How the RBG vacancy proves the Senate is totally broken

The Senate isn’t the House. Or, put in a slightly more nuanced way: The Senate isn’t supposed to be the House.

Those statements are, well, obvious. And yet, as the reaction in the Senate in the aftermath of the death of Ruth Bader Ginsburg makes clear, they are also not exactly true. The Senate has nearly entirely transformed itself into the House — a majority-rule body where debate is subjugated to pure partisanship.
This evolution isn’t the fault of one party or the other. Instead, it’s the result of a combination of parliamentary decisions over the past decade and the changing membership of the Senate, with a slew of former House members flooding the chamber.
“Large numbers of senators are former House members and try to turn the Senate into a tightly structured second House,” former Louisiana Sen. John Breaux (D) told me way back in 2013. “They get over that after a couple of years, as I did, but the turmoil it creates can cause dysfunction. Add to that a fewer number of centrists from both parties, and we have the difficult situation we see today.”
    Except that they didn’t “get over” it, as Breaux predicted. Instead they helped to speed up the transformation of the world’s greatest deliberative body into something the Founding Fathers never envisioned.
    Remember that the Constitution purposely made House terms two years and Senate term six years — because the House was designed to be more responsive to the whims of the public, while the Senate was envisioned as the more deliberative and less obviously politically driven chamber.
    The most famous story (although it remains somewhat hard to prove) regarding the difference between the Senate and the House comes from an apparent conversation between George Washington and Thomas Jefferson.

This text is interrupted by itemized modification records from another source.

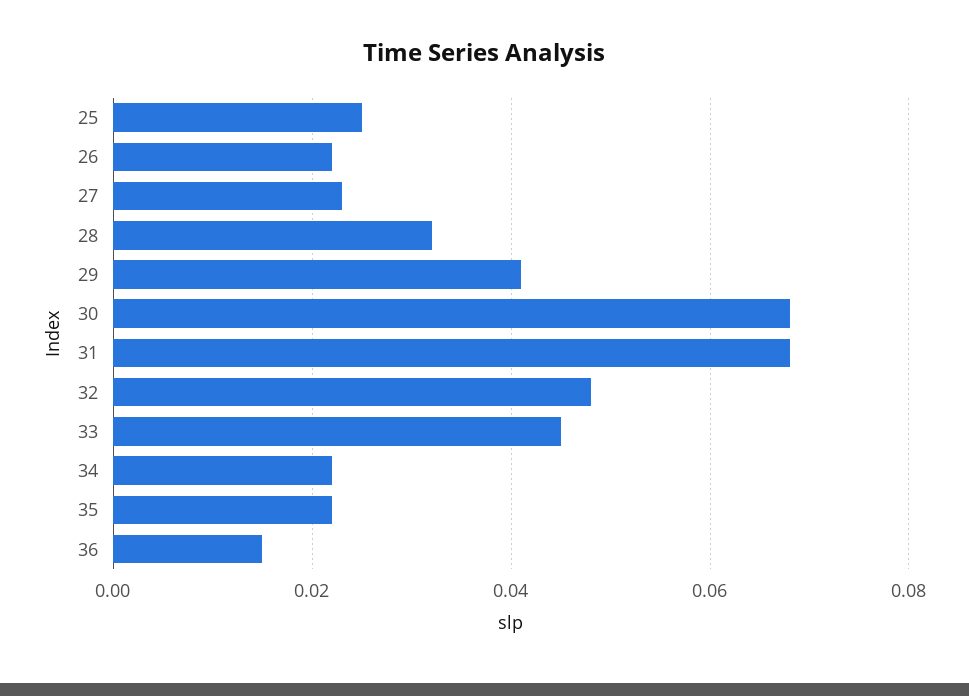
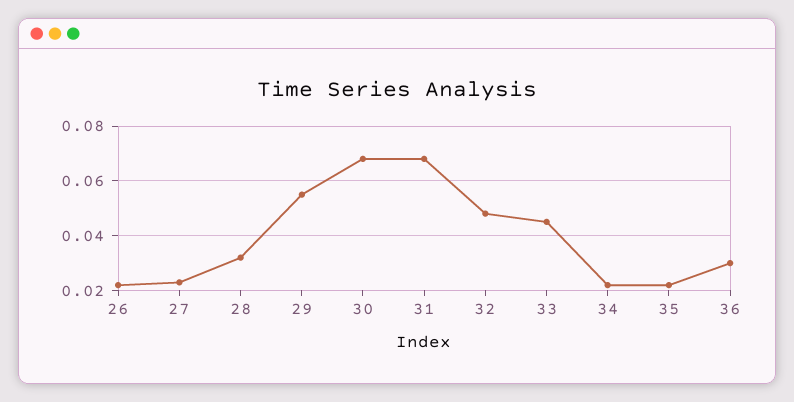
  {
-   "25": 0.025,
    "26": 0.02,
    "27": 0.025,
    "28": 0.03,
-   "29": 0.04,
+   "29": 0.055,
    "30": 0.07,
    "31": 0.07,
    "32": 0.05,
    "33": 0.045,
    "34": 0.02,
    "35": 0.02,
-   "36": 0.015
+   "36": 0.03
  }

As Jefferson’s Monticello website recounts:
    “Why,” asked Washington, “did you just now pour that coffee into your saucer, before drinking?”
    “To cool it,” answered Jefferson, “my throat is not made of brass.”

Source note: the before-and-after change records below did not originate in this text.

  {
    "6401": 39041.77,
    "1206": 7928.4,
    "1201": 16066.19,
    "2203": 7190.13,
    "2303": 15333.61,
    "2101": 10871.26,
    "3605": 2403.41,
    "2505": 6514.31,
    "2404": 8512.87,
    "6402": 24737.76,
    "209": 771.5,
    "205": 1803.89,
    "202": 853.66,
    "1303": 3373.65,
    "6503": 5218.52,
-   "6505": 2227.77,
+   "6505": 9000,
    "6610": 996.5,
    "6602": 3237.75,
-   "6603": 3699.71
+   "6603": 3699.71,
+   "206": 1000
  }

    “Even so,” rejoined Washington, “we pour our legislation into the senatorial saucer to cool it.”
    In addition to the difference in terms between the House and Senate, the biggest difference between the two was the creation — accidentally by Aaron Burr in the early 1800s — of the filibuster, which allowed any senator to speak for as long as they saw fit unless and until 65 (and eventually 60) of their colleagues voted to end unlimited debate and move to a floor vote.

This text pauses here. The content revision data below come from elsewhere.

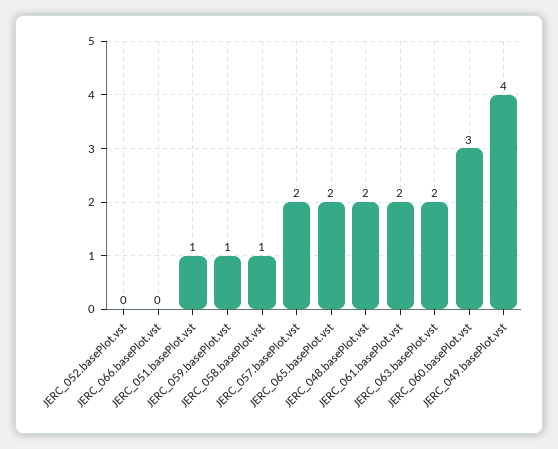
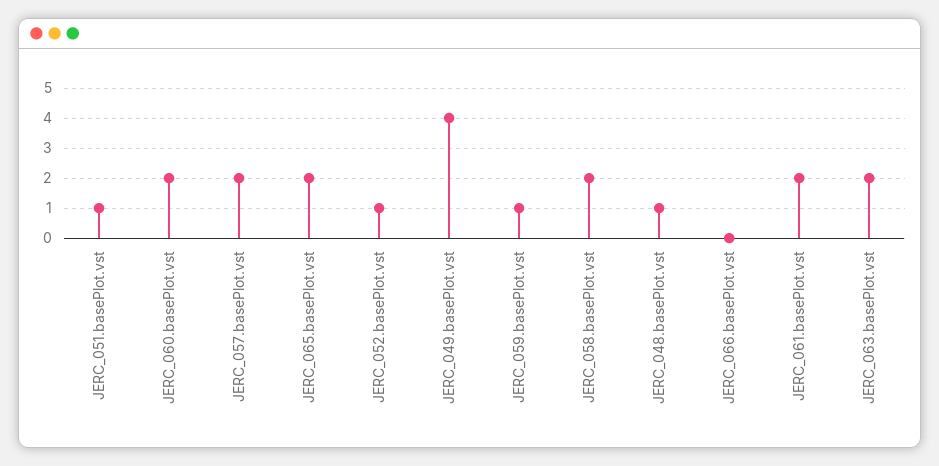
  {
-   "JERC_052.basePlot.vst": 0,
+   "JERC_052.basePlot.vst": 1,
    "JERC_066.basePlot.vst": 0,
    "JERC_051.basePlot.vst": 1,
    "JERC_059.basePlot.vst": 1,
-   "JERC_058.basePlot.vst": 1,
+   "JERC_058.basePlot.vst": 2,
    "JERC_057.basePlot.vst": 2,
    "JERC_065.basePlot.vst": 2,
-   "JERC_048.basePlot.vst": 2,
+   "JERC_048.basePlot.vst": 1,
    "JERC_061.basePlot.vst": 2,
    "JERC_063.basePlot.vst": 2,
-   "JERC_060.basePlot.vst": 3,
+   "JERC_060.basePlot.vst": 2,
    "JERC_049.basePlot.vst": 4
  }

    Which is how things pretty much went until 2013, when then-Senate Majority Leader Harry Reid (D-Nevada) invoked what was known as the “nuclear option” — changing Senate rules to allow filibusters on most presidential nominations to be broken by a simple majority vote.
    “In the long term, the rule change represents a substantial power shift in a chamber that for more than two centuries has prided itself on affording more rights to the minority party than any other legislative body in the world. Now, a president whose party holds the majority in the Senate is virtually assured of having his nominees approved, with far less opportunity for political obstruction.”
    Which is, of course, what happened. Republicans retook Senate control in the 2014 midterm elections and then President Donald Trump won in 2016. At which point, Senate Majority Leader Mitch McConnell changed the Senate rules again, allowing a filibuster of a Supreme Court nominee to be broken with a simple majority vote. (Reid had stopped short of including SCOTUS nominees in his rule change.) Both Neil Gorsuch and Brett Kavanaugh were confirmed under that rule change; Gorsuch got 54 “yes” votes while Kavanaugh received just 50.
    Those rules will also govern Trump’s eventual pick, which he has said will come later this week. With 53 Republican senators, McConnell can afford to lose three and still get the confirmation through. (Alaska Sen. Lisa Murkowski and Maine Sen. Susan Collins have said they oppose voting on a court pick so close to the election.)
      And because politics these days are all about escalation, Senate Democratic Leader Chuck Schumer (New York) said Sunday that “everything is on the table” — including adding more seat to the Supreme Court or totally gutting the filibuster for all Senate activities.
      At which point, the Senate would effectively complete its transformation into the House. Which is a bad thing — no matter which party you side with.